Les locaux scolaires devraient rester ouverts au maximum après la
classe, notamment au collège.
Tous les projets contractualisés existants qui concourent aux
mêmes fins que les contrats éducatifs locaux leur seront
intégrés : contrats d'aménagement des rythmes de vie des
enfants et des jeunes, dispositifs d'accompagnement scolaire, contrats de
ville, contrats temps libre...
Chaque projet retenu pourra bénéficier des moyens et du
financement des différents départements ministériels
concernés (éducation nationale, jeunesse et sports, culture,
ville).
Les collectivités locales devraient contribuer aux contrats par leurs
équipements, leurs personnels, notamment les emplois-jeunes, et leurs
moyens financiers.

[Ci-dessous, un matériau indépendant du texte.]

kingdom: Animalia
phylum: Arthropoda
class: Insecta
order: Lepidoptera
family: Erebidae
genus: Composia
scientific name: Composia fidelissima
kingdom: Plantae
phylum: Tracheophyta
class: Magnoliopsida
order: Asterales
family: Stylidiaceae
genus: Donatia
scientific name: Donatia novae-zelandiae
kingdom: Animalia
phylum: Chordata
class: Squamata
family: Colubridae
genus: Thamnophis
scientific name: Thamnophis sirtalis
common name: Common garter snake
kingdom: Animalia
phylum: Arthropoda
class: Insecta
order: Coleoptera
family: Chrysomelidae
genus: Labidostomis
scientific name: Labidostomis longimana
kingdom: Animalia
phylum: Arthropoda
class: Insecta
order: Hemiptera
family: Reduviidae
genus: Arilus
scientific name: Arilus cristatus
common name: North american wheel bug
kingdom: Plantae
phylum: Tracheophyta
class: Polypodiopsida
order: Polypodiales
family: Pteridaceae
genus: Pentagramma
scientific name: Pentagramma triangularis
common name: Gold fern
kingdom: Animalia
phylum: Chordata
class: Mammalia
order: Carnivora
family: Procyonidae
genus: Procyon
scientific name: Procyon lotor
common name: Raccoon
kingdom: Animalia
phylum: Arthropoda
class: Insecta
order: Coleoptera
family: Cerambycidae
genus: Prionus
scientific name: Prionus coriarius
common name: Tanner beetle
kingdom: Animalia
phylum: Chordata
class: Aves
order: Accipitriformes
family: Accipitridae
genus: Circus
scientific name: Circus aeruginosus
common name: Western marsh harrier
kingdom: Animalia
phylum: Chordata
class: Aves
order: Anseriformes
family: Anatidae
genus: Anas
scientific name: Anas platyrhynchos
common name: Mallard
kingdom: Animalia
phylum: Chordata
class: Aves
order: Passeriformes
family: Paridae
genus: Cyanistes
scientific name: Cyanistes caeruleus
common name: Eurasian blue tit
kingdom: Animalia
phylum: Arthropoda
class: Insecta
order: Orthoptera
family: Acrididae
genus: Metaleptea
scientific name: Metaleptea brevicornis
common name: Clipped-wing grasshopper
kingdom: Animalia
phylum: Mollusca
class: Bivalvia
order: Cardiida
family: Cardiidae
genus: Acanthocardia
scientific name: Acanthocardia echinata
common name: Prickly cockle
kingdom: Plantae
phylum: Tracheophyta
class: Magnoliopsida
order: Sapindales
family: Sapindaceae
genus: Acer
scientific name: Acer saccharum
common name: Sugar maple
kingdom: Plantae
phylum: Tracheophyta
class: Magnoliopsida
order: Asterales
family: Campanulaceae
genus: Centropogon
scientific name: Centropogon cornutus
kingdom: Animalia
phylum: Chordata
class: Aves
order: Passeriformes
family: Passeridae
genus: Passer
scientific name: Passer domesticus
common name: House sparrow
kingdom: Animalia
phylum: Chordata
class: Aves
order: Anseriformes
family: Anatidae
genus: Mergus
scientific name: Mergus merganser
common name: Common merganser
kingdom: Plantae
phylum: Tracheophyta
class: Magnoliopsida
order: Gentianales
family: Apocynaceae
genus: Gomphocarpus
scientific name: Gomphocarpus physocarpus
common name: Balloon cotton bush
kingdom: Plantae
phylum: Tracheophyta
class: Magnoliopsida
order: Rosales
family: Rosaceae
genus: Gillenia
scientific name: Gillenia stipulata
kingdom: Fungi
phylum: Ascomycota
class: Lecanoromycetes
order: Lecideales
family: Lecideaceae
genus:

D'autres partenaires (associations, caisses d'allocations
familiales, fonds d'action sociale, parents bénévoles...)
pourront s'associer à ces contrats.
La circulaire interministérielle du 9 juillet 1998 relative à la
mise en place du contrat éducatif local et des rythmes
périscolaires définit les modalités de
l'aménagement du temps et des activités de l'enfant. Les contrats
éducatifs locaux issus des projets validés par les groupes de
pilotage départementaux placés sous la responsabilité du
préfet et de l'inspecteur d'académie, devraient entrer en vigueur
dès l'année scolaire 1998-1999.
e) Les observations de la commission
L'organisation des rythmes scolaires passe d'abord sans doute
par
une redistribution des grandes et des petites vacances tout au long de
l'année scolaire à laquelle les associations de parents
d'élèves devront nécessairement être
associées.
Sur un plan plus général, les parents d'élèves
devraient être consultés et régulièrement
informés sur tout ce qui touche à l'organisation du temps
scolaire et du temps des études.
S'agissant de l'organisation même des rythmes scolaires et
périscolaires, c'est-à-dire les activités sportives,
culturelles, informatiques, il importe que ces activités, même si
elles sont assurées par des intervenants extérieurs ou des
aides-éducateurs de type emplois-jeunes, restent sous le contrôle
pédagogique des enseignants et qu'une continuité des
activités entre le matin et l'après-midi, entre les
activités purement scolaires et les autres, soit
privilégiée.
La mise en place des aides à l'étude en fin de journée,
à l'issue de ces activités périscolaires, constitue sans
doute un bon moyen de renforcer cette continuité.
Votre commission s'interroge cependant sur la nécessité d'engager
une nouvelle expérimentation des rythmes scolaires telle que celle-ci
était préconisée à l'origine par la charte de
l'école du XXIe siècle : les nombreuses expériences
déjà engagées avec les collectivités locales, soit
à titre isolé (Epinal, St Fons...), soit sur une plus grande
échelle sous l'égide de l'ancien ministre de la jeunesse et des
sports, fournissent déjà des éléments d'observation
substantiels.
Elle souligne enfin les inégalités qui sont susceptibles de
résulter de la mise en oeuvre de rythmes scolaires, faisant une large
part à des activités périscolaires coûteuses qui
seront pour l'essentiel supportées par les communes.
Si des formules de regroupement entre collectivités locales et des aides
substantielles de l'Etat ne sont pas développées, on voit mal
comment pourra être assurée l'égalité entre les
élèves dans l'accès à ces activités
périscolaires.
Sauf à développer dans d'autres proportions les emplois-jeunes
qui étaient à l'origine prévus pour apporter une
assistance aux équipes pédagogiques, le problème de
l'encadrement et du financement des activités suscitées par le
développement des rythmes scolaires reste donc posé.